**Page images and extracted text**
--- --- ---

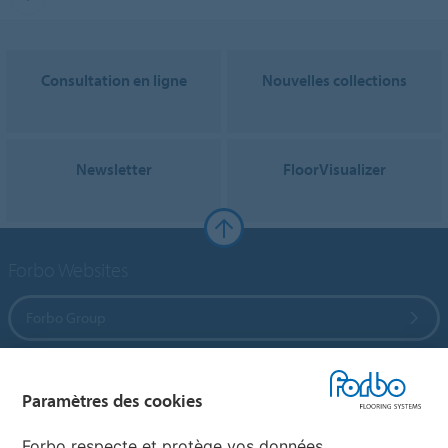
Consultation en ligne
Nouvelles collections
Newsletter
FloorVisualizer
Forbo Websites
Forbo Group
Forbo Flooring Systems
Paramètres des cookies
Forbo Movement Systems
Forbo respecte et protège vos données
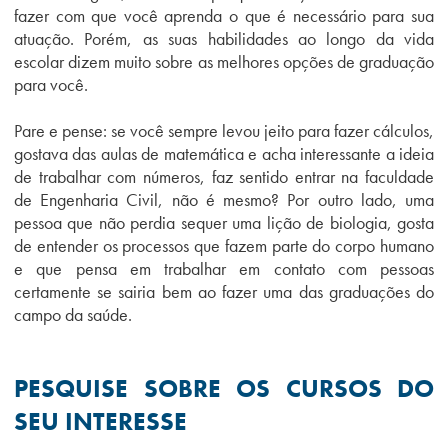
fazer com que você aprenda o que é necessário para sua
atuação. Porém, as suas habilidades ao longo da vida
escolar dizem muito sobre as melhores opções de graduação
para você.
Pare e pense: se você sempre levou jeito para fazer cálculos,
gostava das aulas de matemática e acha interessante a ideia
de trabalhar com números, faz sentido entrar na faculdade
de Engenharia Civil, não é mesmo? Por outro lado, uma
pessoa que não perdia sequer uma lição de biologia, gosta
de entender os processos que fazem parte do corpo humano
e que pensa em trabalhar em contato com pessoas
certamente se sairia bem ao fazer uma das graduações do
campo da saúde.
PESQUISE SOBRE OS CURSOS DO
SEU INTERESSE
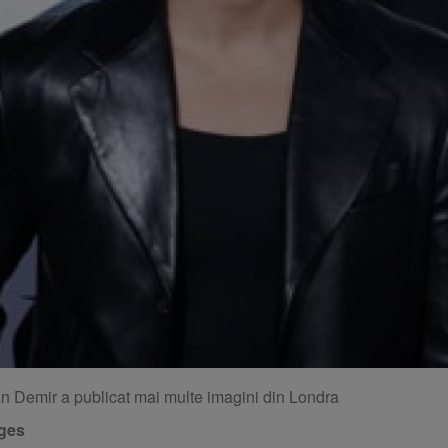
 Demir a publicat mai multe imagini din Londra
ges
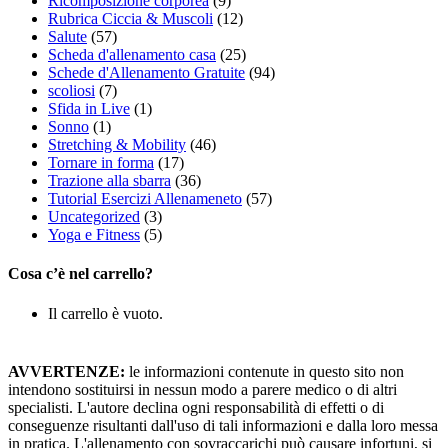
Ricomposizione corporea
(9)
Rubrica Ciccia & Muscoli
(12)
Salute
(57)
Scheda d'allenamento casa
(25)
Schede d'Allenamento Gratuite
(94)
scoliosi
(7)
Sfida in Live
(1)
Sonno
(1)
Stretching & Mobility
(46)
Tornare in forma
(17)
Trazione alla sbarra
(36)
Tutorial Esercizi Allenameneto
(57)
Uncategorized
(3)
Yoga e Fitness
(5)
Cosa c’è nel carrello?
Il carrello è vuoto.
AVVERTENZE:
le informazioni contenute in questo sito non
intendono sostituirsi in nessun modo a parere medico o di altri
specialisti. L'autore declina ogni responsabilità di effetti o di
conseguenze risultanti dall'uso di tali informazioni e dalla loro messa
in pratica. L'allenamento con sovraccarichi può causare infortuni, si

--- --- ---

**WHAT IS EXPECTED**
Please return only the lines from the top of the data through the line with "le informazioni contenute in questo sito non", exactly as written, and drop every picture.

**ANSWER FOR THE TASK**
Consultation en ligne
Nouvelles collections
Newsletter
FloorVisualizer
Forbo Websites
Forbo Group
Forbo Flooring Systems
Paramètres des cookies
Forbo Movement Systems
Forbo respecte et protège vos données
fazer com que você aprenda o que é necessário para sua
atuação. Porém, as suas habilidades ao longo da vida
escolar dizem muito sobre as melhores opções de graduação
para você.
Pare e pense: se você sempre levou jeito para fazer cálculos,
gostava das aulas de matemática e acha interessante a ideia
de trabalhar com números, faz sentido entrar na faculdade
de Engenharia Civil, não é mesmo? Por outro lado, uma
pessoa que não perdia sequer uma lição de biologia, gosta
de entender os processos que fazem parte do corpo humano
e que pensa em trabalhar em contato com pessoas
certamente se sairia bem ao fazer uma das graduações do
campo da saúde.
PESQUISE SOBRE OS CURSOS DO
SEU INTERESSE
 Demir a publicat mai multe imagini din Londra
ges
Ricomposizione corporea
(9)
Rubrica Ciccia & Muscoli
(12)
Salute
(57)
Scheda d'allenamento casa
(25)
Schede d'Allenamento Gratuite
(94)
scoliosi
(7)
Sfida in Live
(1)
Sonno
(1)
Stretching & Mobility
(46)
Tornare in forma
(17)
Trazione alla sbarra
(36)
Tutorial Esercizi Allenameneto
(57)
Uncategorized
(3)
Yoga e Fitness
(5)
Cosa c’è nel carrello?
Il carrello è vuoto.
AVVERTENZE:
le informazioni contenute in questo sito non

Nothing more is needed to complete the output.